The million-dollar question is, are such techniques in the wild now? The truth is, we don’t know for certain, but one thing is for sure, they are most definitely coming for us.
Shawn Riley, Chief Visionary Officer and Technical Advisor, DarkLight
If I had to point to just one bad thing about AI in cybersecurity, it would have to be our understanding of the different types of AI being used. The biggest problem is that people think we only use machine learning-based AI, with 85% of the people I engage with not understanding that we have other fields of AI in cybersecurity. They then often struggle to understand how the fields are different.
Most people are familiar with the AI that is good at learning and describing patterns in data, but we also have AI that is good at understanding and explaining information and knowledge. Hybrid AI combines approaches from both learning and understanding.
As Forrester said in its 2019 AI and automation predictions: “Machine learning’s strength is data. Knowledge engineering’s strength is human wisdom.” Let’s take a closer look at these two different fields of AI used in cybersecurity today.
Non-symbolic AI is the field of AI from data science that gives us machine learning and deep learning. Machine learning algorithms use statistics to find patterns in massive amounts of data. Deep learning is machine learning in overdrive: it uses a technique that gives machines an enhanced ability to find – and amplify – even the smallest patterns.
Non-symbolic AI focuses on learning the patterns in the data and describing those patterns with generalizations.

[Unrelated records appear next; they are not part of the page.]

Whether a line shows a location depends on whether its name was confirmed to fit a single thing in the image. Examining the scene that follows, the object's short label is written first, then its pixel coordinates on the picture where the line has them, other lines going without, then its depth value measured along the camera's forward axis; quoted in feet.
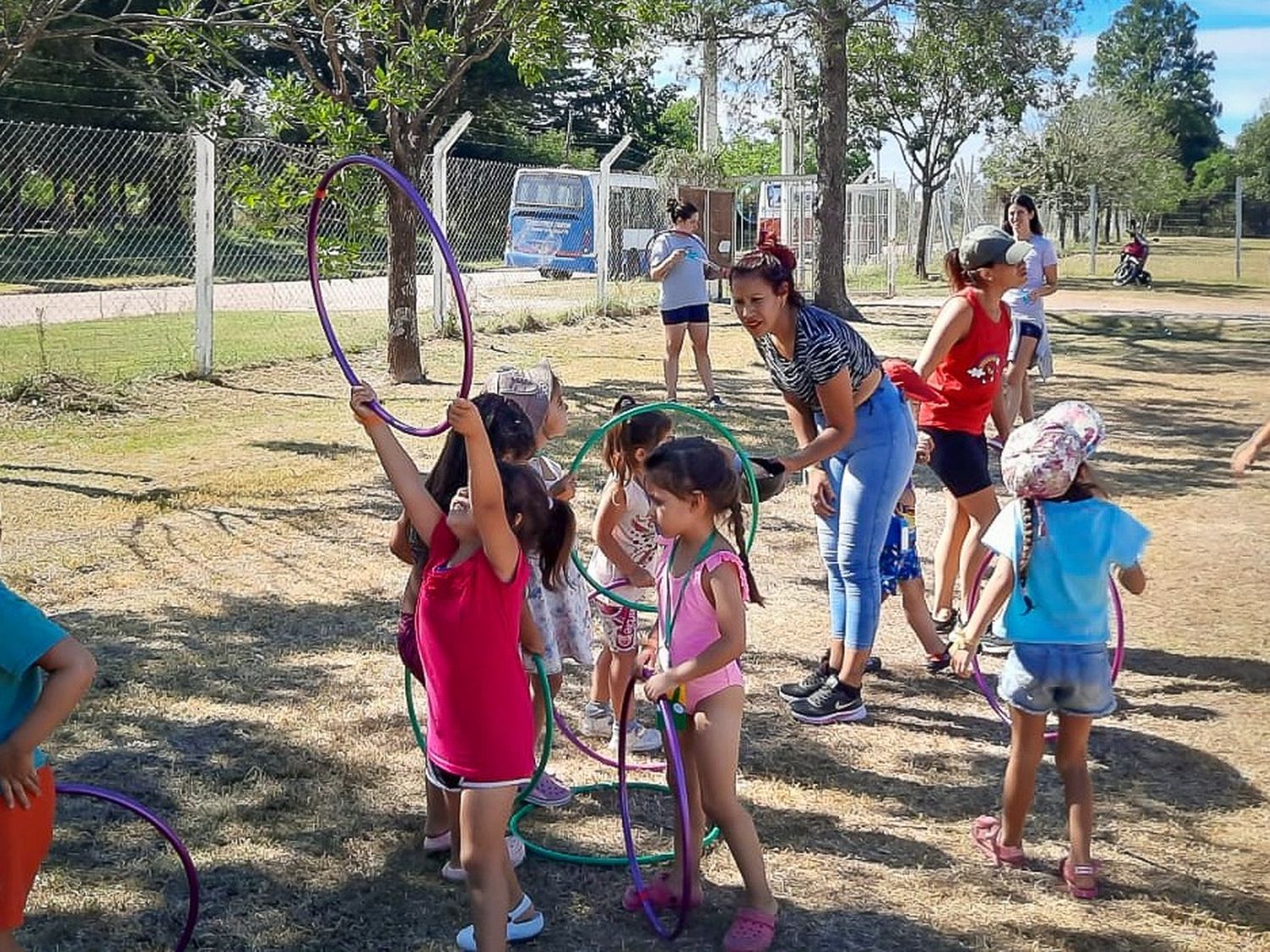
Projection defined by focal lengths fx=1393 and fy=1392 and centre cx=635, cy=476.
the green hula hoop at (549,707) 12.80
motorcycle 110.73
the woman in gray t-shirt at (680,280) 41.16
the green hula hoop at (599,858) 13.65
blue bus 87.25
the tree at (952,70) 71.82
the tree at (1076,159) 165.48
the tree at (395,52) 31.81
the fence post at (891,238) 100.78
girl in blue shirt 12.68
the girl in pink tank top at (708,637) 11.78
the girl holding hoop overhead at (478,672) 10.84
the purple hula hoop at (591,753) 15.39
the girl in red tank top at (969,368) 18.76
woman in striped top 16.25
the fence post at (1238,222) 109.29
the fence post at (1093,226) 133.17
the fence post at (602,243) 70.28
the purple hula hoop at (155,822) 10.57
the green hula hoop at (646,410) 13.66
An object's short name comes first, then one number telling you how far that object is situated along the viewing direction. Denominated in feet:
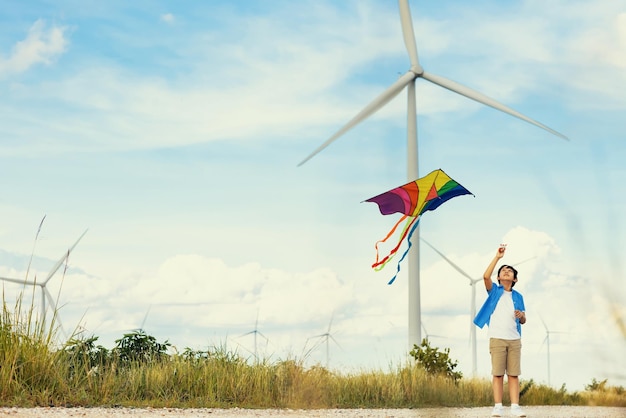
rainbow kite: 49.85
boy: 39.17
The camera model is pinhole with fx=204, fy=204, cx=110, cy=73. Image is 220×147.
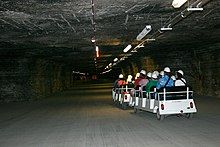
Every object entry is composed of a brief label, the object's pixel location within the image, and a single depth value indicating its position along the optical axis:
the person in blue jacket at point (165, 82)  8.01
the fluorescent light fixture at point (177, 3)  5.50
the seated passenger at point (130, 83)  11.46
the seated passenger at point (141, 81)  9.64
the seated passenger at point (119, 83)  12.48
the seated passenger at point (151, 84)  8.49
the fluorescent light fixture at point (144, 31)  8.44
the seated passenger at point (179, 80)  8.12
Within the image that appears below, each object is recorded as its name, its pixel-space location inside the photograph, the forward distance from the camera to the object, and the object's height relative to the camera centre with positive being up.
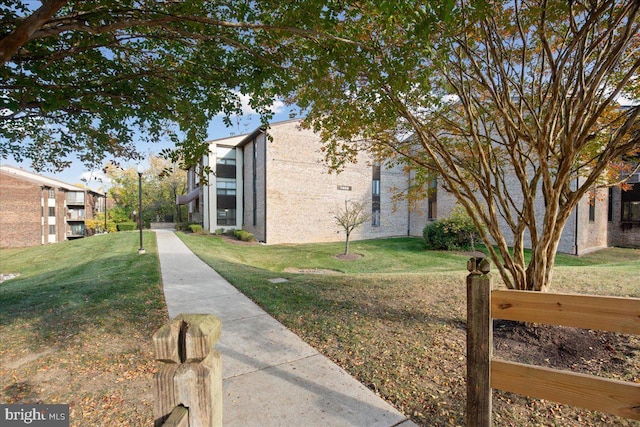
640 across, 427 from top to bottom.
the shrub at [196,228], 25.84 -1.36
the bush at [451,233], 17.67 -1.36
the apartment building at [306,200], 20.50 +0.95
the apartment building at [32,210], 33.28 +0.42
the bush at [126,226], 35.88 -1.55
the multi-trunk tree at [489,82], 3.83 +2.05
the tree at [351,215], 19.63 -0.20
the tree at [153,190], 40.80 +3.26
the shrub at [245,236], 22.62 -1.78
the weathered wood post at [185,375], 1.09 -0.59
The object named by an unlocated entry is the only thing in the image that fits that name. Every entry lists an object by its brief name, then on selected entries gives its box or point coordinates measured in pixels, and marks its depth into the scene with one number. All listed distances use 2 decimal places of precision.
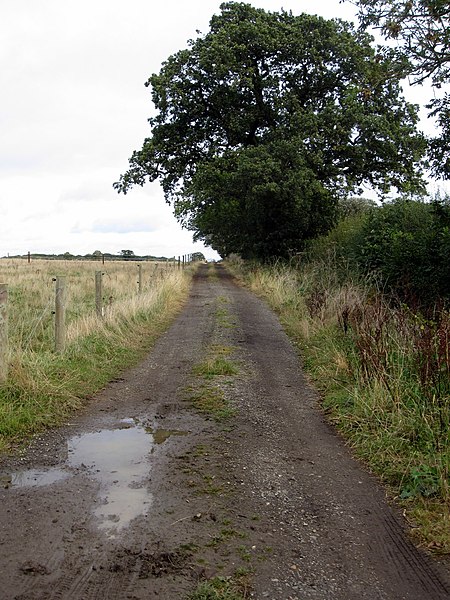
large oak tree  23.12
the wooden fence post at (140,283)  16.69
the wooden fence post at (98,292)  11.55
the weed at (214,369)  8.12
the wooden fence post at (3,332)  6.30
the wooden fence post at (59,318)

Non-symbolic AI is also the field that suffers from ‘black box’ approaches, but work is being done to address explainability.
Symbolic AI is the field of AI from knowledge engineering that gives us knowledge graphs, knowledge-based systems and expert systems.

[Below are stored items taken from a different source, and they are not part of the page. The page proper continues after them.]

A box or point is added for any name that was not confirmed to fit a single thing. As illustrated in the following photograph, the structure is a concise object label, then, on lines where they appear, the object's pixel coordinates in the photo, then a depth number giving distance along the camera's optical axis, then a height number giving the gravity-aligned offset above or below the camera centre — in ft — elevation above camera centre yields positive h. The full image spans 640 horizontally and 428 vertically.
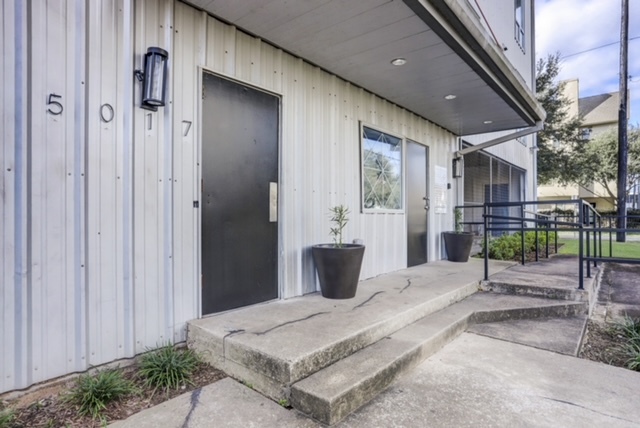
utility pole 35.17 +10.23
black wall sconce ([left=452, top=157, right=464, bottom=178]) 20.61 +3.00
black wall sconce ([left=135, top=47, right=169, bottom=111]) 7.29 +3.01
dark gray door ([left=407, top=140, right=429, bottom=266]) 16.65 +0.68
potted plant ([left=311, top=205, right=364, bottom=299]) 10.20 -1.66
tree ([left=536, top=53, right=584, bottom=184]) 43.98 +11.40
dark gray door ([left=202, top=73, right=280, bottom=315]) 8.66 +0.55
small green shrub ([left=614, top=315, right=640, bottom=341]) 9.14 -3.23
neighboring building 72.64 +20.53
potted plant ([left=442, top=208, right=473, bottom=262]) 18.04 -1.64
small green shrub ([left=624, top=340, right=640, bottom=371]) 7.86 -3.43
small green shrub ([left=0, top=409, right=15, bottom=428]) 5.09 -3.16
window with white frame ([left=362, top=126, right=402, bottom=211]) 14.10 +1.97
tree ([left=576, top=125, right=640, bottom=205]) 54.90 +9.81
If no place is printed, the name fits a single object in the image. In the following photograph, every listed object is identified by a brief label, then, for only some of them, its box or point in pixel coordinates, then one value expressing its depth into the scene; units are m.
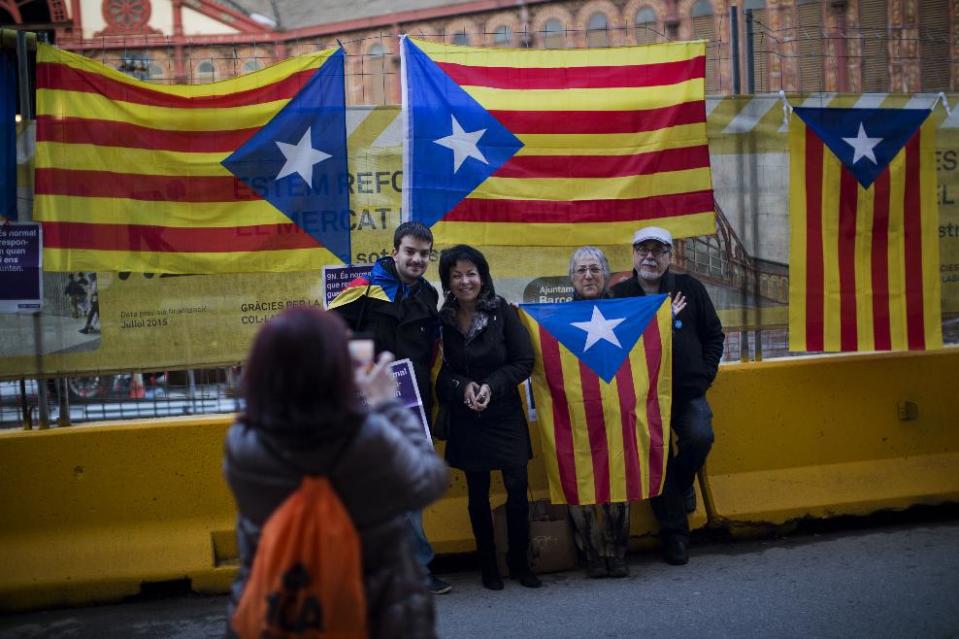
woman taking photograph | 2.33
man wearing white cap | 5.87
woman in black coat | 5.39
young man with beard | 5.25
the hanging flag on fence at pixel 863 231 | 6.57
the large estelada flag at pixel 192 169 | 5.71
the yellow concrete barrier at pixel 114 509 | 5.57
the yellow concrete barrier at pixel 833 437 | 6.35
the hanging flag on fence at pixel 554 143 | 6.17
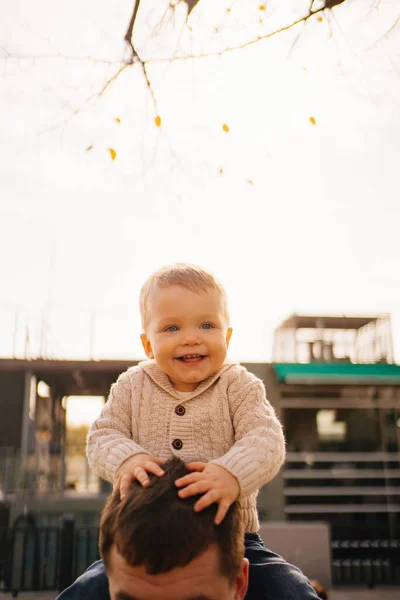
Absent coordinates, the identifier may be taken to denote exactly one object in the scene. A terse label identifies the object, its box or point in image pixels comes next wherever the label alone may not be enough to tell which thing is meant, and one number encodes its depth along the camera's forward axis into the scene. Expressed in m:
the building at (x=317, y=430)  14.57
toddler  1.77
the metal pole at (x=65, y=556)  8.30
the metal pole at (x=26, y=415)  14.10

Symbolic communication in humans can be defined as the rule-governed use of a system of arbitrary symbols whose definition and usage are agreed upon by the community of users. Being able to communicate in symbols is one of the main things that make us (humans) intelligent. Therefore, symbols have also played a crucial role in the creation of symbolic (human understandable) AI since the 1950s.

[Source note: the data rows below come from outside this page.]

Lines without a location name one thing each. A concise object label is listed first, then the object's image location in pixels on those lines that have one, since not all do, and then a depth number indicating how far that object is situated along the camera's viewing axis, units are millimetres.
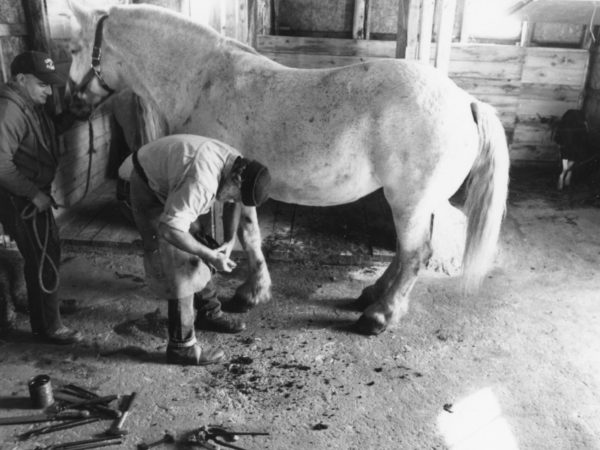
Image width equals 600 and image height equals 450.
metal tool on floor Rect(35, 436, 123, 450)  2541
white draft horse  3402
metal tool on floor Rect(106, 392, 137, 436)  2662
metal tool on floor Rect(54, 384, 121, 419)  2801
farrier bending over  2580
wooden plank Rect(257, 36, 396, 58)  7738
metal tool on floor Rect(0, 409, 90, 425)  2686
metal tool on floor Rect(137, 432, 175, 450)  2594
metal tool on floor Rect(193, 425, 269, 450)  2617
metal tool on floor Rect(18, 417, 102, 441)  2627
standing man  2961
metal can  2797
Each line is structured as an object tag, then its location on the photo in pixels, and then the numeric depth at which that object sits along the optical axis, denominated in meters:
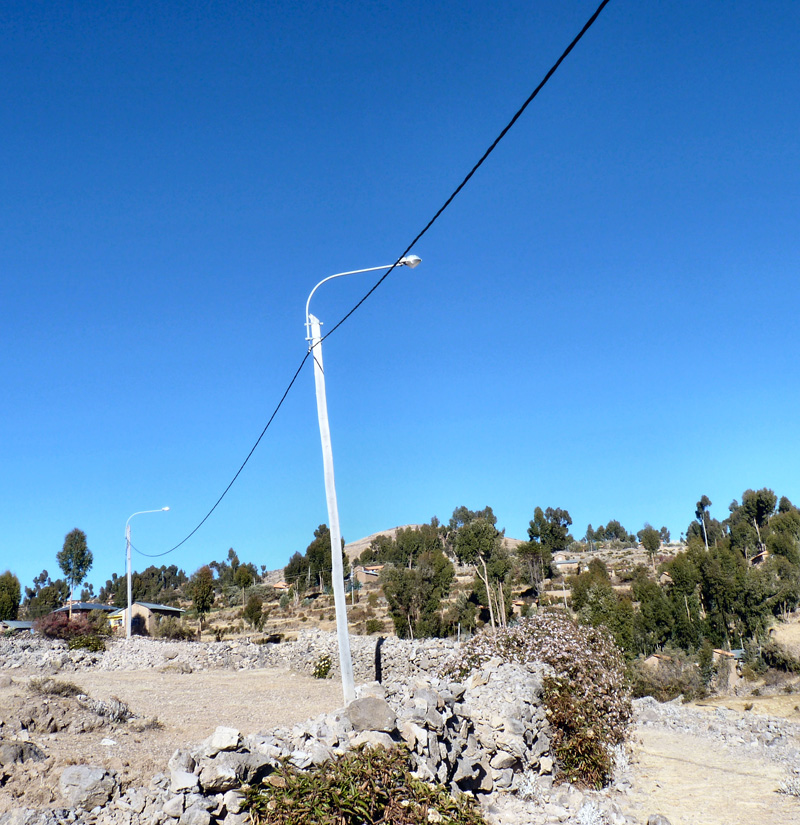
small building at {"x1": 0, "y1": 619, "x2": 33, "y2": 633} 38.07
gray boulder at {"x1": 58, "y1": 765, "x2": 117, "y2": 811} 6.39
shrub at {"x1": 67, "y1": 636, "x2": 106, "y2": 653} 29.24
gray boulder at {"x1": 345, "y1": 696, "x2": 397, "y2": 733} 8.07
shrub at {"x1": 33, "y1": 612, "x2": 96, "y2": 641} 34.72
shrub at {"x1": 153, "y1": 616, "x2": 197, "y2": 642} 39.59
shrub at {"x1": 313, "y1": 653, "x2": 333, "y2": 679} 22.91
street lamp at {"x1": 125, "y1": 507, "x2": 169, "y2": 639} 32.81
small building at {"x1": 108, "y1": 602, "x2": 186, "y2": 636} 44.34
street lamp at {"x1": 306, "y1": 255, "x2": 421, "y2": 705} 10.64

Symbolic AI focuses on having a shared understanding of the symbols used by humans and being able to logically reason over the symbols based on that understanding.
In symbolic AI, semantic technology encodes meanings separately from data and content files, and separately from application code. Symbolic AI leverages semantic technologies to provide an abstraction layer above existing IT technologies that enables bridging and interconnection of data, content and processes which allow symbolic AI to work across information silos.
Given a question, symbolic AI can directly search topics, concepts and associations that span a vast number of sources thanks to the integrated semantic technologies. Symbolic AI is ‘white box’ which means results are 100% transparent and explainable.
As a community, we need to better understand the strengths of different types of AI in cybersecurity. When companies use definitions like ‘AI is computer programming that learns and adapts’ when that definition only applies to machine learning, it can mean that the people investing in cybersecurity don’t understand that there are different forms of AI that can be used in cybersecurity.